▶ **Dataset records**
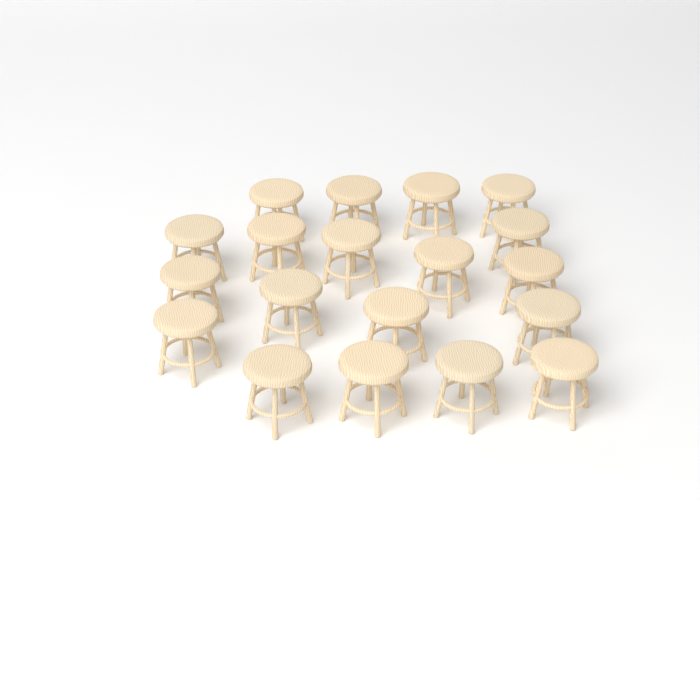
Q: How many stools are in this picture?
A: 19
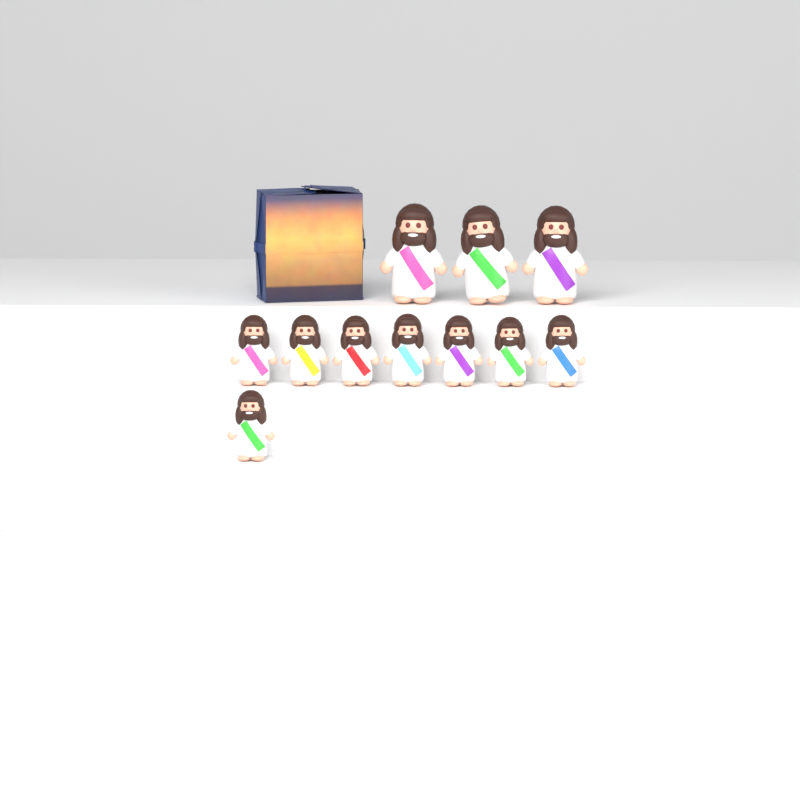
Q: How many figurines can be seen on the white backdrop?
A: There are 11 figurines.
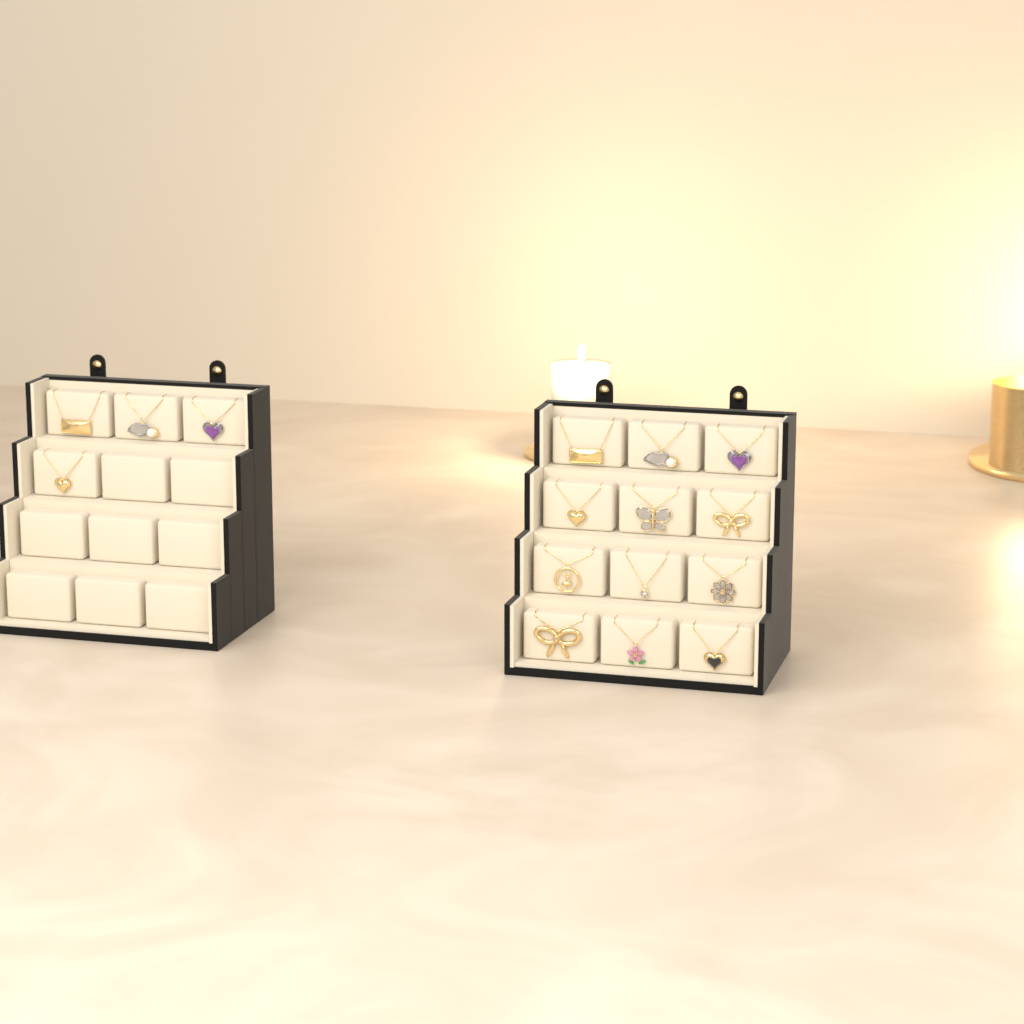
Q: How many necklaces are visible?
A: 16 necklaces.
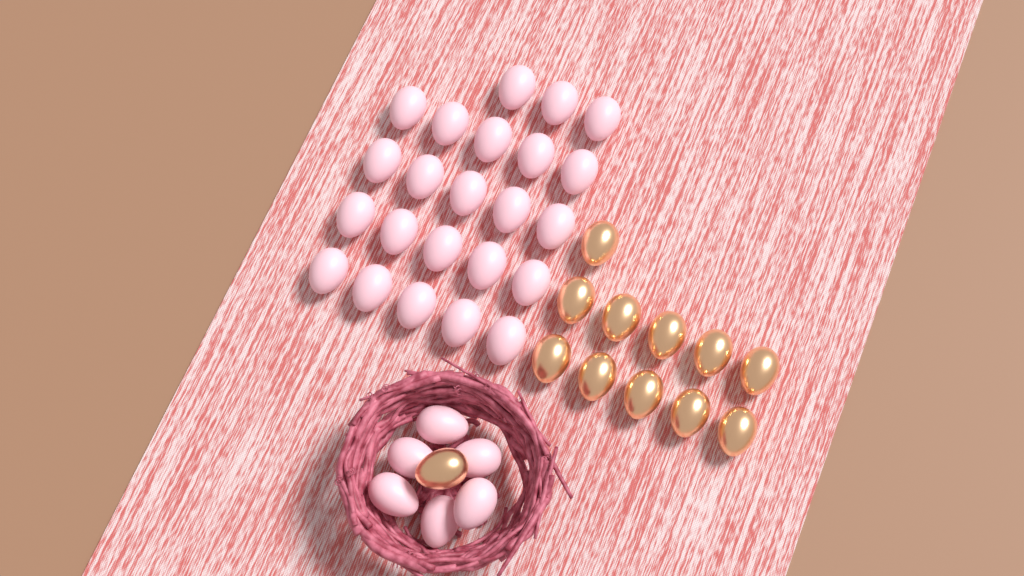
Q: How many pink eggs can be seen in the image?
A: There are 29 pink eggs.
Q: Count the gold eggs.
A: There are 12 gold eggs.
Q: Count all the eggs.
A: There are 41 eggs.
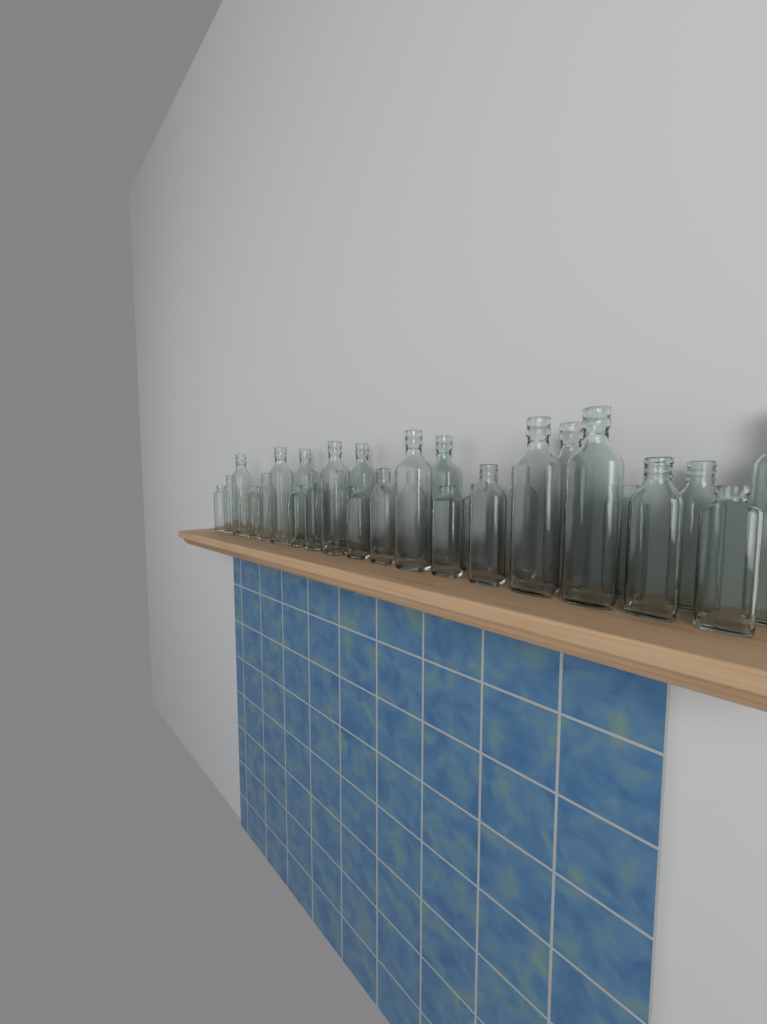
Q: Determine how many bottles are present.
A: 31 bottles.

▶ **THE EXERCISE**
Rewrite every line of the rows above as a JSON list of strings, one string per line with blank lines omitted. Leave the pictures out.

▶ **REPLY**
[
  "Q: How many stools are in this picture?",
  "A: 19",
  "Q: How many figurines can be seen on the white backdrop?",
  "A: There are 11 figurines.",
  "Q: How many necklaces are visible?",
  "A: 16 necklaces.",
  "Q: How many pink eggs can be seen in the image?",
  "A: There are 29 pink eggs.",
  "Q: Count the gold eggs.",
  "A: There are 12 gold eggs.",
  "Q: Count all the eggs.",
  "A: There are 41 eggs.",
  "Q: Determine how many bottles are present.",
  "A: 31 bottles."
]